On December 26, 2025, Chinese outlet 36Kr reported that Meta, xAI, Oracle and CoreWeave have moved more than $120 billion of AI data center spending into special purpose vehicles funded by Wall Street investors. The report, drawing on earlier Financial Times analysis, warns that this off-balance-sheet structure obscures financial risk if AI demand softens.
This article aggregates reporting from 4 news sources. The TL;DR is AI-generated from original reporting. Race to AGI's analysis provides editorial context on implications for AGI development.

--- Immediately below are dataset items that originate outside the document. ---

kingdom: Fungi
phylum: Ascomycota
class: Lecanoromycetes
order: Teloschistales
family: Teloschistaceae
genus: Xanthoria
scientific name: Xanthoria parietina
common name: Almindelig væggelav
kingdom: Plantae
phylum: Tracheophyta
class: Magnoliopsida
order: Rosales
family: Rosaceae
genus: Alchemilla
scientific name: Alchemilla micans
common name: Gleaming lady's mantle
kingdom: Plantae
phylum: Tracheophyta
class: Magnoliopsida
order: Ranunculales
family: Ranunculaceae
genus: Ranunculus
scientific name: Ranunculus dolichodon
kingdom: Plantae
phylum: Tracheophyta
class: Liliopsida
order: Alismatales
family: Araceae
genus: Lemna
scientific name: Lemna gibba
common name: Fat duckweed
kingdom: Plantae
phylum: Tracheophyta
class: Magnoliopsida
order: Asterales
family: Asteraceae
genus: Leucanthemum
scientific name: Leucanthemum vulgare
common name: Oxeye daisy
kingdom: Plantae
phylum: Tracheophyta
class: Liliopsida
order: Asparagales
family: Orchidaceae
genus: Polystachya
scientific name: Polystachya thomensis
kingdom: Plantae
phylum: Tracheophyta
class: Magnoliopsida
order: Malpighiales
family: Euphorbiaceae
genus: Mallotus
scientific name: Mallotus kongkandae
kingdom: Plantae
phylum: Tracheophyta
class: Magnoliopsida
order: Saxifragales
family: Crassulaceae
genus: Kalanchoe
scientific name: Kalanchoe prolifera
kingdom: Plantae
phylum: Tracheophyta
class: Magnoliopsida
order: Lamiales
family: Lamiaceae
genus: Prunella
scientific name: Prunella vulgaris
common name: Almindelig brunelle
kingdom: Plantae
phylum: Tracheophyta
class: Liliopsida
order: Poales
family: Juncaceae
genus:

Moving more than $120 billion of AI data center build-out into opaque SPVs is the financial mirror of the model-scaling race. The hyperscalers and frontier labs are telling the market they intend to keep ramping compute even if it means adopting the kind of structured finance that fueled earlier credit booms. In the near term, this absolutely accelerates the availability of GPU capacity for training larger models and deploying more agentic workloads—Wall Street is effectively fronting the capex in exchange for long‑dated lease payments.
The systemic risk is that we’re now tying global AI progress to complex, illiquid financing structures. If AI monetization disappoints or the cost of capital spikes, these obligations don’t vanish; they migrate into private-credit vehicles and securitizations that are hard to unwind cleanly. For the race to AGI, that means timelines are being pulled forward on the back of financial engineering. We may get more compute in the 2025–2028 window than organic cash flows would justify, at the cost of a nastier correction later if expectations prove too optimistic.